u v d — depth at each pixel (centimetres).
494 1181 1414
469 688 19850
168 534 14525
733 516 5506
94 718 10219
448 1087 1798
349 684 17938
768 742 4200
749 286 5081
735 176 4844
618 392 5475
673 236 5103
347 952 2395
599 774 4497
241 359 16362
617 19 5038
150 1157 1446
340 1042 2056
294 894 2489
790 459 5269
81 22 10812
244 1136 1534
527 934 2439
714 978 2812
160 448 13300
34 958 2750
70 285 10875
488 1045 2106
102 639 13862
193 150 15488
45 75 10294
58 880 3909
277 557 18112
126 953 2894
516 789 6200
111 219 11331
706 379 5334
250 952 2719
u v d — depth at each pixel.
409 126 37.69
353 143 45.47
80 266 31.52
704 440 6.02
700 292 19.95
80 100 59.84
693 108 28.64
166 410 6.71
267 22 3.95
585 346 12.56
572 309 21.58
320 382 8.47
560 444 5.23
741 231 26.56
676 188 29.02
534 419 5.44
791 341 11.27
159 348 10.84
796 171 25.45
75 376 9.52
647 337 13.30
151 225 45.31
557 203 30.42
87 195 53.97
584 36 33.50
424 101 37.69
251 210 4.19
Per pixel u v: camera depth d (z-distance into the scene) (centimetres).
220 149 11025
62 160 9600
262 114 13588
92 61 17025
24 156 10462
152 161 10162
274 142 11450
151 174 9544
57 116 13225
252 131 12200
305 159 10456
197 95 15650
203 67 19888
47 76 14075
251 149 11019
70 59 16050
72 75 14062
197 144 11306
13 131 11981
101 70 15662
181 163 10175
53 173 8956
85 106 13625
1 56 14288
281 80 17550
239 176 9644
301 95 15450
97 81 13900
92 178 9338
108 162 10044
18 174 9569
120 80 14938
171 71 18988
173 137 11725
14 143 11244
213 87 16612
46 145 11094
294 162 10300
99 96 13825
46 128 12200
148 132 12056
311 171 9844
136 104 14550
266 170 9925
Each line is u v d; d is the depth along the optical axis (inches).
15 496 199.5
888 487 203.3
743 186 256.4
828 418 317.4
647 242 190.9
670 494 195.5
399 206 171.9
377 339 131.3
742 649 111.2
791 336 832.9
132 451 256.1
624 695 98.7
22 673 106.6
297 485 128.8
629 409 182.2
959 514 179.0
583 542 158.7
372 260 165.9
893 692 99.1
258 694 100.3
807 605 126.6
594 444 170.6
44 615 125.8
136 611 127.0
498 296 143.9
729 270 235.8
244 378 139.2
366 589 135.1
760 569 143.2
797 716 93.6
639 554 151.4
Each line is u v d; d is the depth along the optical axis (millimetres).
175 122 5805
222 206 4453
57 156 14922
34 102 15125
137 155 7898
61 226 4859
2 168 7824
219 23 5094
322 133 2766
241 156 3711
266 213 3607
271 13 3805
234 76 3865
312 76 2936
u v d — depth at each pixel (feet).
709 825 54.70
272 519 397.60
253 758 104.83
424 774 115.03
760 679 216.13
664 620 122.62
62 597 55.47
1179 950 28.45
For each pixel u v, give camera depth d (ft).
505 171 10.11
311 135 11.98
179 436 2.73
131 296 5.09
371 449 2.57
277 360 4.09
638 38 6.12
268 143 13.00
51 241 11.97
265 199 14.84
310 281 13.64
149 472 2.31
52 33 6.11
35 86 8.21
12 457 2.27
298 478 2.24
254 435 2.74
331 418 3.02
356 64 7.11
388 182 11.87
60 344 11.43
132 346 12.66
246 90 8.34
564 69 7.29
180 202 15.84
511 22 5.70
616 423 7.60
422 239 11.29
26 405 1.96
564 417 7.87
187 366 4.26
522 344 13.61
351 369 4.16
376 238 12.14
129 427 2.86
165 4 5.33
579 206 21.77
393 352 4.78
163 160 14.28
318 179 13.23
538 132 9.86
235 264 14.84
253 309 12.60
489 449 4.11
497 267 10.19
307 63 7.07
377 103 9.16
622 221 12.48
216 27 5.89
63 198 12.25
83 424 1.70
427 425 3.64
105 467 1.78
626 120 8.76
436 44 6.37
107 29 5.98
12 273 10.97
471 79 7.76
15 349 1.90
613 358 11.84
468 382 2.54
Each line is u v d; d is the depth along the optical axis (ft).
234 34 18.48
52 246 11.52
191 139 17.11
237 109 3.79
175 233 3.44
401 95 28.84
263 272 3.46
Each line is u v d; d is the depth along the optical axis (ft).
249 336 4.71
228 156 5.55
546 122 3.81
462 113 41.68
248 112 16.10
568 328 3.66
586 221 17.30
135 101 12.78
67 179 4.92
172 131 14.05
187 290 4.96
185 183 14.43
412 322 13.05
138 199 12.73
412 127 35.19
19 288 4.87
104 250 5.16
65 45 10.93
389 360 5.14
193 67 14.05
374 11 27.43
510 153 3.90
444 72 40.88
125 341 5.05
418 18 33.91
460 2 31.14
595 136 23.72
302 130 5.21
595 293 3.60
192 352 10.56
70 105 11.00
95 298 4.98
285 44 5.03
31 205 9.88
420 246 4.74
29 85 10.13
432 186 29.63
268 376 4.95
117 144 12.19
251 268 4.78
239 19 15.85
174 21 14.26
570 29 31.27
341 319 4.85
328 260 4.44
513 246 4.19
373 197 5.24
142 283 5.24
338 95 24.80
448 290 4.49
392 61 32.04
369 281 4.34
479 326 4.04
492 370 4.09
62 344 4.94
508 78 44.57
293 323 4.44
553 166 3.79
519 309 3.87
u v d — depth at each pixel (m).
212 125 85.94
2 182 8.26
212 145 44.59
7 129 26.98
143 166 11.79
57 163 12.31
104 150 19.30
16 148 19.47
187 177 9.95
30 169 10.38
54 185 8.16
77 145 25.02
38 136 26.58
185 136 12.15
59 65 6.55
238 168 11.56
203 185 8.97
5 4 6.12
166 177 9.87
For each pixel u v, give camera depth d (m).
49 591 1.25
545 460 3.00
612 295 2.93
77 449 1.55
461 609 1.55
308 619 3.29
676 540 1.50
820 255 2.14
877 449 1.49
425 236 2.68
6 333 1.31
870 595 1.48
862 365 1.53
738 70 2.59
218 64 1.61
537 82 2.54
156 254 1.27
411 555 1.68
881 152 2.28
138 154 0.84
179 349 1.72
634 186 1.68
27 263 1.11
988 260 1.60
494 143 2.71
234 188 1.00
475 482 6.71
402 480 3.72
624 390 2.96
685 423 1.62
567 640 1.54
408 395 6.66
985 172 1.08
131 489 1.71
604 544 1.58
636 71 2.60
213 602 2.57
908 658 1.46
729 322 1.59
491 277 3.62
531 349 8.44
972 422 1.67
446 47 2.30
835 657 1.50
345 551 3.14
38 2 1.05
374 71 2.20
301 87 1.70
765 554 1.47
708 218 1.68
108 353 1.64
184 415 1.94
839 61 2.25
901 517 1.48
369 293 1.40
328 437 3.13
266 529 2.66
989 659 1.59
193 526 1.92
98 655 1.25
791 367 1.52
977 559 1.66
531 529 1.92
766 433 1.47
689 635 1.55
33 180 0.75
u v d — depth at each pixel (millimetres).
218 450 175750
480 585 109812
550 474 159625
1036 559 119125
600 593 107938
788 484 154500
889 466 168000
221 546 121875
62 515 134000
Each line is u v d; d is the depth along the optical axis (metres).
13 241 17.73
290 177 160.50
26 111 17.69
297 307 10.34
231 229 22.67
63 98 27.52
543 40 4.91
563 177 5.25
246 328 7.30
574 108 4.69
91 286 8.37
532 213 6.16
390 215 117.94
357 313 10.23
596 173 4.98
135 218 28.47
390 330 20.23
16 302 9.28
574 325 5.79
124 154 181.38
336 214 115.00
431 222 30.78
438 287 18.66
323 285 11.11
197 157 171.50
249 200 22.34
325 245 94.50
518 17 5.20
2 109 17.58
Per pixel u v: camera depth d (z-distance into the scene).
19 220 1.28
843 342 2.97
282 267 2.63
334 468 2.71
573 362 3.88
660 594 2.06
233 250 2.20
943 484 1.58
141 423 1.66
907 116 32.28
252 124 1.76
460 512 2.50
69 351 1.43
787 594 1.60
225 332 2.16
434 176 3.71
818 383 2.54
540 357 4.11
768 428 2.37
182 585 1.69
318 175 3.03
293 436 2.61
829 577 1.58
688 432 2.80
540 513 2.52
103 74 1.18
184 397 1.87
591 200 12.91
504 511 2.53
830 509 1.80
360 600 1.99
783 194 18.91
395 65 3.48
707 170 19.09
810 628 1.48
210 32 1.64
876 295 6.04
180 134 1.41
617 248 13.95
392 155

•••

§ **EXERCISE DIRECTIONS**
In the records above, the line with "168 534 14525" marks the start and the line with "277 557 18112" marks the end; copy that stretch exactly, both lines included, and nothing else.

§ **SOLUTION TO THE EXERCISE**
168 534 14525
733 516 5506
94 718 10219
448 1087 1798
349 684 17938
768 742 4200
749 286 5081
735 176 4844
618 392 5475
673 236 5103
347 952 2395
599 774 4497
241 359 16362
617 19 5038
150 1157 1446
340 1042 2056
294 894 2489
790 459 5269
81 22 10812
244 1136 1534
527 934 2439
714 978 2812
160 448 13300
34 958 2750
70 285 10875
488 1045 2106
102 639 13862
193 150 15488
45 75 10294
58 880 3909
277 557 18112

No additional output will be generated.